I think it’s actually the button.callback that modifies file_source.data

then the above func takes the raw data added to file_source

for fs in file_sources:

fs.on_change('data', file_callback)

lbutton = Button(label=“Upload”, button_type=“success”)

rbutton = Button(label=“Upload2”, button_type=“success”)

lbutton.callback = CustomJS(args=dict(file_source=file_sources[0]), code = JSloadfile)

rbutton.callback = CustomJS(args=dict(file_source=file_sources[1]), code = JSloadfile)

TOOLS = ‘box_select’

lp = figure(plot_width=400, plot_height=400, tools=TOOLS)

rp = figure(plot_width=400, plot_height=400, tools=TOOLS)

plots = blt.gridplot([[lp, rp],

              [lbutton, rbutton]])

curdoc().add_root(plots)

def populate_plots():

debugprint(main_source.data)

# figures created in the global above, this should be called every time

# main_source.data is changed by file_callback at least

lkw = dict(x='lfc', y='p', source=main_source)

rkw = dict(x='lfc_2', y='p_2', source=main_source)

for p, kw in (lp, lkw), (rp, rkw):

    p.circle(alpha=0.4, **kw)

    # plot the text labels, the renderer object is captured so that it can be meddled with

    # alpha is set to zero as we want the labels to be invisible to start off with

    renderer = p.text(text='index', text_alpha=0.5, **kw)

    renderer.nonselection_glyph.text_alpha = 0

    # create the glyphs for selection; note direct call of Text(), not p.text()

    text_glyph = Text(text_alpha=1, text_color='red')

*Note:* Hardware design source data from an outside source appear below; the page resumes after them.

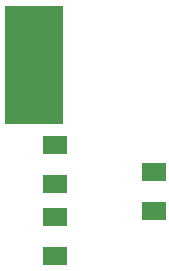
<source format=gbr>
G04 #@! TF.FileFunction,Paste,Bot*
%FSLAX46Y46*%
G04 Gerber Fmt 4.6, Leading zero omitted, Abs format (unit mm)*
G04 Created by KiCad (PCBNEW 4.0.6) date 12/04/17 20:40:56*
%MOMM*%
%LPD*%
G01*
G04 APERTURE LIST*
%ADD10C,0.050000*%
%ADD11R,2.032000X1.524000*%
%ADD12R,5.000000X10.000000*%
G04 APERTURE END LIST*
D10*
D11*
X136144000Y-85217000D03*
X136144000Y-81915000D03*
X136144000Y-79121000D03*
X136144000Y-75819000D03*
X144526000Y-78105000D03*
X144526000Y-81407000D03*
D12*
X134370000Y-69090000D03*
M02*

</source>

    renderer.selection_glyph = text_glyph

DEBUG = True

# UNCOMMENTING BELOW RESULTS IN FUNCTIONAL CHART

def fake_file_callback():

df1 = pd.read_csv('somedat.csv', index_col=0)

df2 = pd.read_csv('somedat2.csv', index_col=0)

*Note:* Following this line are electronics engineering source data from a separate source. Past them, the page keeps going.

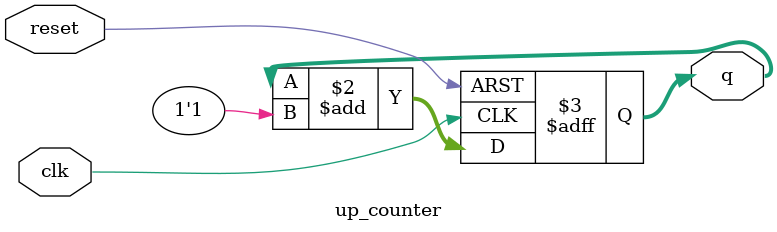
<source format=v>
module up_counter ( input clk, input reset, output reg [3:0] q);

always@(posedge clk or posedge reset)
    if ( reset )
      q <= 0;
    else 
      q <= q + 1'b1;
endmodule


</source>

df2.columns = [c+'_2' for c in df2.columns]

main_source.data = ColumnDataSource(pd.concat([df1, df2], axis=1, sort=True)).data

fake_file_callback()

populate_plots()

That’s a lot of code so maybe I should summarise. The problem occurs when the data is added main_source using file_callback() but not when using *fake_file_callback(). *

In the former case: when the upload buttons are pressed the user must select a file and JS code adds data from the selected files to one of the ColumnDataSource in data_sources. Changes to the data_sources.data attribute calls file_callback(). When both data_sources have data, file_callback processes the binary data into a ColumnDataSource (via a Pandas dataframe) and assigns the local CDS.data to the global main_source.data.

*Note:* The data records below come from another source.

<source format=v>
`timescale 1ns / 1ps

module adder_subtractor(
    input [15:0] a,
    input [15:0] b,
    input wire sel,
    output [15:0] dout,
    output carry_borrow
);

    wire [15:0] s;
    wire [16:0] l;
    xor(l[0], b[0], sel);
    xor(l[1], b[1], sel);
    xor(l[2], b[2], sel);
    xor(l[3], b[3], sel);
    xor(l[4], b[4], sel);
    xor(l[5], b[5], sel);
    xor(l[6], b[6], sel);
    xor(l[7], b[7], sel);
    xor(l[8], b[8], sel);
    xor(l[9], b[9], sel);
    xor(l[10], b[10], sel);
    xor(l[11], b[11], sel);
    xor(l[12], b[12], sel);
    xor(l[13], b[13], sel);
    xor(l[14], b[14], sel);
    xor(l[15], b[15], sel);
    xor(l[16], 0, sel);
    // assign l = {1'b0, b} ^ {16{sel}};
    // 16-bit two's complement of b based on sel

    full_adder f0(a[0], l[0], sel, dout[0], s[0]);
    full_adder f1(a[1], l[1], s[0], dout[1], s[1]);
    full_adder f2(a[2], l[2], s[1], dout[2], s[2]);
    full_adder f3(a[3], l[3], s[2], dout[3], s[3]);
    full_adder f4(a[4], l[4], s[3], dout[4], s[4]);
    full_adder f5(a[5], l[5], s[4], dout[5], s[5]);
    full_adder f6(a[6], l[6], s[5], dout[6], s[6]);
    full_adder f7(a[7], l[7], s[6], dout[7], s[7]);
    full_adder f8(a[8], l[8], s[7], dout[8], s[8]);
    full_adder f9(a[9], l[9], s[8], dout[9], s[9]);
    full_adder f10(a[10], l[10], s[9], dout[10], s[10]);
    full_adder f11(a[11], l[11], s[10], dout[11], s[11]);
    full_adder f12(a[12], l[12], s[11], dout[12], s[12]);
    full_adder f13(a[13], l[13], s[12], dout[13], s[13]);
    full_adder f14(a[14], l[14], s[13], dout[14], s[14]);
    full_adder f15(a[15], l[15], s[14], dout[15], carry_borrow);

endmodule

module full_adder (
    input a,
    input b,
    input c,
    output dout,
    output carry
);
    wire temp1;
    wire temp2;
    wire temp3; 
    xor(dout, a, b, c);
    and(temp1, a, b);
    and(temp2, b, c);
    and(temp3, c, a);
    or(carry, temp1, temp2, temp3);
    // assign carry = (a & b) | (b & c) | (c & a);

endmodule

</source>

In the case of fake_file_callback(): csv -> pd.DataFrame -> local ColumnDataSource -> main_source.data

So I found a way to make it work, in case anyone cares. I realised the glyph rendering part shouldn’t be called everytime the ColumnDataSource was updated, so I moved it out of a function, to the global scope. I’m not sure why this helped, and I still don’t know why it worked when using fake_file_callback() and not file_callback() but I’m not going to worry about it.